======== RECORDS PROVIDED ========
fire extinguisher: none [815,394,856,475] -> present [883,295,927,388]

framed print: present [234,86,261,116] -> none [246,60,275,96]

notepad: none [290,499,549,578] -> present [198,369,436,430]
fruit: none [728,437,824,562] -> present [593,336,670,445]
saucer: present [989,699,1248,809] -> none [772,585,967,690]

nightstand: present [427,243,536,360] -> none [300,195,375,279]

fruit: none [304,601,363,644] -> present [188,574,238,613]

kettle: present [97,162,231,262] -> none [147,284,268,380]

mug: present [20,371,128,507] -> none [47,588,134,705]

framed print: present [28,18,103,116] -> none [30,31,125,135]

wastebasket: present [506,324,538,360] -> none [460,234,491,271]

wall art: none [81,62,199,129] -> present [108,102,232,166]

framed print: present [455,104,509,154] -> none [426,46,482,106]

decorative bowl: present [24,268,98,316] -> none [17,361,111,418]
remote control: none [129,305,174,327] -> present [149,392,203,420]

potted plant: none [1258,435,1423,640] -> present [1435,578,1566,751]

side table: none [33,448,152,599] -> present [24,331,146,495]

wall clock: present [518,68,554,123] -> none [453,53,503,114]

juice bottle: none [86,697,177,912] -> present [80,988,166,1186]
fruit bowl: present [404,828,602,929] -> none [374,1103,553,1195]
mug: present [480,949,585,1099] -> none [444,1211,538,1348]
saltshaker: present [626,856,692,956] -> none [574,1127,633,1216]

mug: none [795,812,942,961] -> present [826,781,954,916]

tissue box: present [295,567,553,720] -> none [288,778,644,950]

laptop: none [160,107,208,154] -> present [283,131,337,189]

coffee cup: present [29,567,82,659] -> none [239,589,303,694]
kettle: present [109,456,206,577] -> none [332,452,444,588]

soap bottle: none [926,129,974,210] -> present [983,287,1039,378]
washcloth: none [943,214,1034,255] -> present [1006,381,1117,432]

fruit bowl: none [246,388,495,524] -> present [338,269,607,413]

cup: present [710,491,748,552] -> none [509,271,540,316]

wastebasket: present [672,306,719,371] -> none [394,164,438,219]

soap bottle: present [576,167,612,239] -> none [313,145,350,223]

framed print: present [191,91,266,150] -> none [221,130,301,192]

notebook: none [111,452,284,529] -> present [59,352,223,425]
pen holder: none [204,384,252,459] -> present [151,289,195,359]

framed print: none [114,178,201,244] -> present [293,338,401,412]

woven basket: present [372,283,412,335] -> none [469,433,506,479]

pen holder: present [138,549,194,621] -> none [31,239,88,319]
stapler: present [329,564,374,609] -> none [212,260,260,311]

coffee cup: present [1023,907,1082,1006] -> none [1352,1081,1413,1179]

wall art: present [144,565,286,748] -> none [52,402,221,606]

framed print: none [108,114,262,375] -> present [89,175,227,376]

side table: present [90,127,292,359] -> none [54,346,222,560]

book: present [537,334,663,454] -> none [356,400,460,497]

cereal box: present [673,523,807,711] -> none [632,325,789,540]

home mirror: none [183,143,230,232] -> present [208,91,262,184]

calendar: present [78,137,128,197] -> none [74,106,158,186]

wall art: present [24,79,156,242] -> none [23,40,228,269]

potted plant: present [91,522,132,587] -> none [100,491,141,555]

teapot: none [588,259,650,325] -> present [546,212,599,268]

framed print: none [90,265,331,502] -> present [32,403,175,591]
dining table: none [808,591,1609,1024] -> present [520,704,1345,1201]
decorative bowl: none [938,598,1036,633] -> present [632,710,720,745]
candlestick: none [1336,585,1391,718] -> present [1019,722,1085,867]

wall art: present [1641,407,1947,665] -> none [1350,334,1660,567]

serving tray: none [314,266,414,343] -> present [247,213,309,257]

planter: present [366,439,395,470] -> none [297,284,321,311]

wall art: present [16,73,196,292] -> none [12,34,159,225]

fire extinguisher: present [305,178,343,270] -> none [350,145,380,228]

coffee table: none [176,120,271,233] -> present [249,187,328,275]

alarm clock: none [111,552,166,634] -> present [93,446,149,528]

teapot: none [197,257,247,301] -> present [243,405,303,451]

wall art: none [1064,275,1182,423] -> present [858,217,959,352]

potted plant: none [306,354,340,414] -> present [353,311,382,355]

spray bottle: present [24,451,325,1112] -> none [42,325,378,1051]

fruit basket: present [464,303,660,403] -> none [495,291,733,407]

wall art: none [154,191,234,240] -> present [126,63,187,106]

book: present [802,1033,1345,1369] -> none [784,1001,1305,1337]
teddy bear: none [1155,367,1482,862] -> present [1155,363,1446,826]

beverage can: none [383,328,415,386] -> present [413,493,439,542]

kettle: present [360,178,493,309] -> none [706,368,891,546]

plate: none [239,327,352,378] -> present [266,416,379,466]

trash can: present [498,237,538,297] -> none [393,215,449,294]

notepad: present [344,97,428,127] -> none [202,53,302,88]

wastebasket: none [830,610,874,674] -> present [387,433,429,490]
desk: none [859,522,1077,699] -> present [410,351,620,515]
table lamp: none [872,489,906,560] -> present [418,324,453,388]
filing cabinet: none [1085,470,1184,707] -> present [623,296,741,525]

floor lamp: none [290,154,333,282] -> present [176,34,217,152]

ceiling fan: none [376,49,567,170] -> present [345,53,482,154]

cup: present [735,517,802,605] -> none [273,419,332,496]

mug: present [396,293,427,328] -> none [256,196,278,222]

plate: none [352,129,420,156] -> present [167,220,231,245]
========
REQUIRED WORK
Within the data, how many lines hold the word "wastebasket"? State only that number.

RESULT OF THE TASK
3